[Records drawn from a dataset]
========

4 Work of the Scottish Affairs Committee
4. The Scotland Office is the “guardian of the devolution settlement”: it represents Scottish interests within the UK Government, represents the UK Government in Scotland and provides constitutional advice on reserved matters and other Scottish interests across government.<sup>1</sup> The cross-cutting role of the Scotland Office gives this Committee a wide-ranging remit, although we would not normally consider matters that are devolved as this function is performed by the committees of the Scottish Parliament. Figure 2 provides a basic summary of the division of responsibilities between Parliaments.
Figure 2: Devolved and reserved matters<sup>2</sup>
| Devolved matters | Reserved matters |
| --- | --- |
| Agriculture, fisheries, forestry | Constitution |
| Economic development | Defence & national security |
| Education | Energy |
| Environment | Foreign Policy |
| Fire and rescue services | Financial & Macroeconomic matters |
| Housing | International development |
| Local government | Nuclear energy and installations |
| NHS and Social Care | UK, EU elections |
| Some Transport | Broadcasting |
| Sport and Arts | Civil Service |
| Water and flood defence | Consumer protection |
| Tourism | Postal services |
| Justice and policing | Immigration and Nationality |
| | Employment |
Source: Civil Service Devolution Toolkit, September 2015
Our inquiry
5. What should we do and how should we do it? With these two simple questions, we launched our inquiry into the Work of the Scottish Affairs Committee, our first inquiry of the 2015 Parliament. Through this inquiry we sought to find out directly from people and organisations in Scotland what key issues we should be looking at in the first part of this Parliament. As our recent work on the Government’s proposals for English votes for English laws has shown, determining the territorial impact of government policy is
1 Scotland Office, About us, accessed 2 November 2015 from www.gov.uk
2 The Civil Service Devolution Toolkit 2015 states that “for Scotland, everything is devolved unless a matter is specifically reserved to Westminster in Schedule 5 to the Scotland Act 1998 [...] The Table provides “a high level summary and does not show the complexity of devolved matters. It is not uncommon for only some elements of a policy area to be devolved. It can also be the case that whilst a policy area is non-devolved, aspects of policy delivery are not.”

========

EXERCISE GOAL: Return the entries in full. Do not alter them.

ANSWER TO THE PROBLEM:
4 Work of the Scottish Affairs Committee
4. The Scotland Office is the “guardian of the devolution settlement”: it represents Scottish interests within the UK Government, represents the UK Government in Scotland and provides constitutional advice on reserved matters and other Scottish interests across government.<sup>1</sup> The cross-cutting role of the Scotland Office gives this Committee a wide-ranging remit, although we would not normally consider matters that are devolved as this function is performed by the committees of the Scottish Parliament. Figure 2 provides a basic summary of the division of responsibilities between Parliaments.
Figure 2: Devolved and reserved matters<sup>2</sup>
| Devolved matters | Reserved matters |
| --- | --- |
| Agriculture, fisheries, forestry | Constitution |
| Economic development | Defence & national security |
| Education | Energy |
| Environment | Foreign Policy |
| Fire and rescue services | Financial & Macroeconomic matters |
| Housing | International development |
| Local government | Nuclear energy and installations |
| NHS and Social Care | UK, EU elections |
| Some Transport | Broadcasting |
| Sport and Arts | Civil Service |
| Water and flood defence | Consumer protection |
| Tourism | Postal services |
| Justice and policing | Immigration and Nationality |
| | Employment |
Source: Civil Service Devolution Toolkit, September 2015
Our inquiry
5. What should we do and how should we do it? With these two simple questions, we launched our inquiry into the Work of the Scottish Affairs Committee, our first inquiry of the 2015 Parliament. Through this inquiry we sought to find out directly from people and organisations in Scotland what key issues we should be looking at in the first part of this Parliament. As our recent work on the Government’s proposals for English votes for English laws has shown, determining the territorial impact of government policy is
1 Scotland Office, About us, accessed 2 November 2015 from www.gov.uk
2 The Civil Service Devolution Toolkit 2015 states that “for Scotland, everything is devolved unless a matter is specifically reserved to Westminster in Schedule 5 to the Scotland Act 1998 [...] The Table provides “a high level summary and does not show the complexity of devolved matters. It is not uncommon for only some elements of a policy area to be devolved. It can also be the case that whilst a policy area is non-devolved, aspects of policy delivery are not.”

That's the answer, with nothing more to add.